In the following commentary, I will draw from the article “Border-crossings: Connecting with the Colonized Mother in Maria Campbell's life-writings” by Maureen Slattery. The article was published in Canadian Woman Studies, in the Summer-Fall 1998 issue.
Slattery discusses “Borderland thinking”; this concept emerges within ethnic studies, as a way to discuss and describe “hybridized identities” (Slattery, par 1). Can you recall our discussions of “hybridized identities” concerning other authors this term? I've also used the term “syncretized.” Envision the overlay of one culture on top of another, or the intertwining of two cultures. How does “power” figure into these combinations?
Slattery takes on the question of power relationships across or between “borders.” Slattery writes, “The space of border crossings is never level. It is almost always a space of unequal power” (par 2). How does a person cross borders, of culture, of identity, of self-identification? Why are borders zones of unequal power? Can you think of literal and figurative examples?
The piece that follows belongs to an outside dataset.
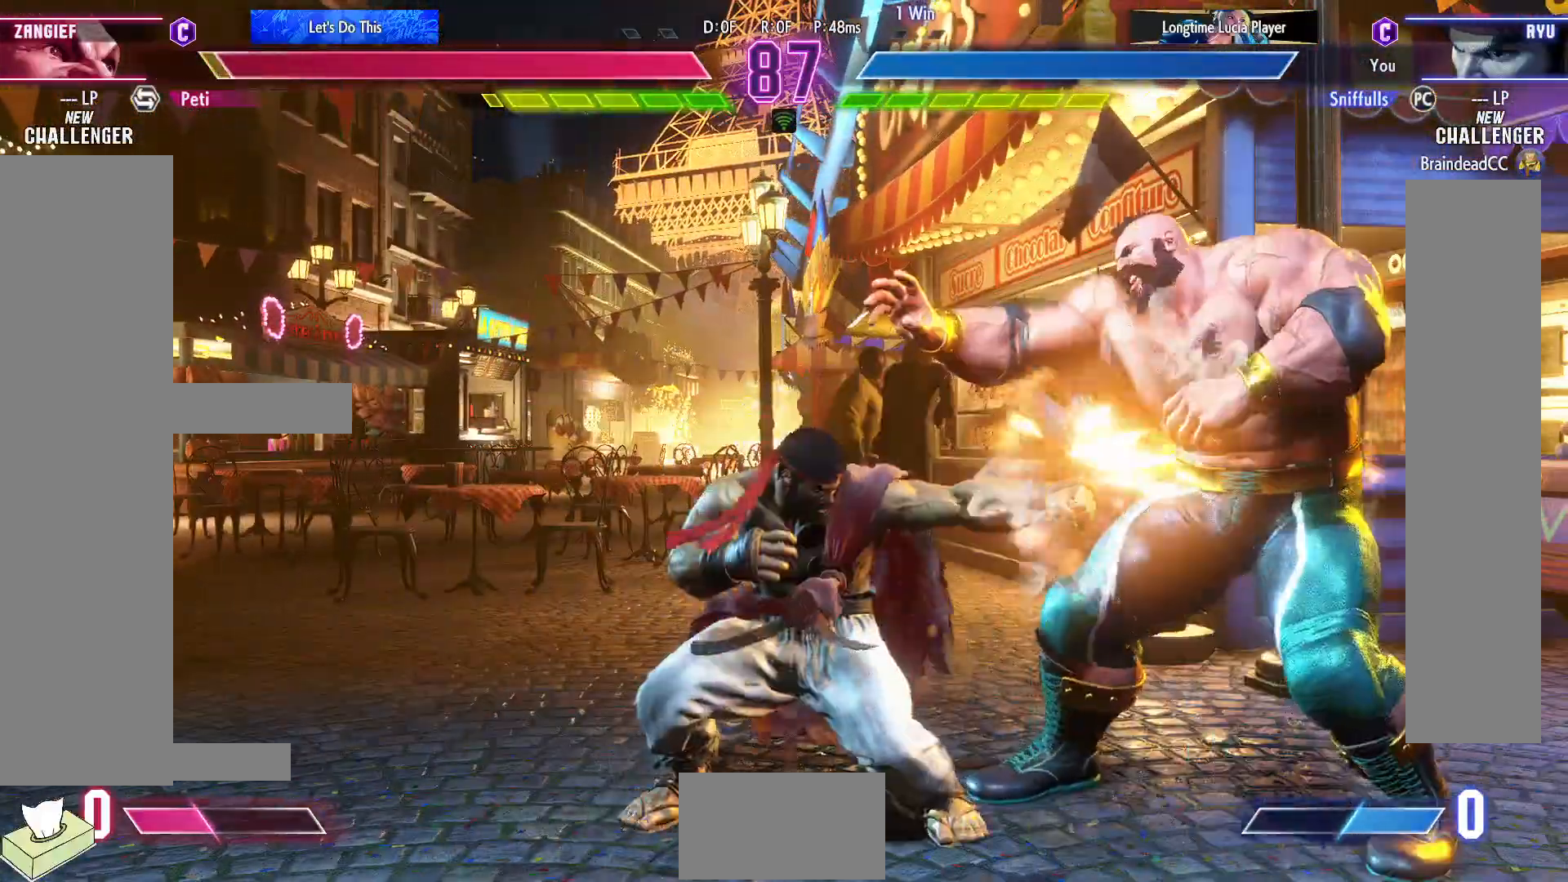
{"buttons": [], "events": [[150, "TRIANGLE", "down"], [183, "DPAD_LEFT", "up"], [250, "DPAD_RIGHT", "down"], [250, "TRIANGLE", "up"], [317, "DPAD_DOWN", "up"], [367, "TRIANGLE", "down"], [417, "DPAD_RIGHT", "up"], [450, "TRIANGLE", "up"]]}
Cambpell spends plenty of time describing distinctions between her grandmother and mother. Describe each. Based on the descriptions you've constructed, what do you see as Campbell's commentary on the challenges of Metis identity?
Slattery states, citing Sherry B. Ortner, “whatever else borderlands politics are, they are always also about 'culture.' Culture in the borderlands is both the grounds of negotiation and its object: it sets the terms of the encounters, but it is also what is at stake” (par 6). What do you make of this? What is culture? This is a HUGE question, but from your experience, what is it? Is it fluid or flexible? Is it negotiable?
What do you learn of Native/Metis strife from the Campbell passages you read? What attitudes did each group hold towards the other? How does Campbell feel --- or how did she feel as a young person – about these divisions? How do you compare the Native/Metis cultural challenges to those that emerge in the United States, between “mixed-blood” and full-blood Native people?
Slattery argues, “For Campbell, self-hatred is the inner source of colonization (par 15). What do you gather Slattery means by “colonization”? We haven't considered colonization and its literary shadow explicitly this semester, at length. How does the specter of colonization itself “occupy” Campell's work? Can you think of any other texts from this terms “marked” by the discourse of colonization”
I mentioned in class Gloria Anzaldua’s foundational text Borderlands: La Frontera. This book was writer as a hybrid text, seeking to overtly interrogate false divisions based on language, gender, culture, race. The book was written simultaneously in English and Spanish, with words of both languages often on the same page. How does the idea of “simultanaeity” occupy Campbell’s writing, in any sense?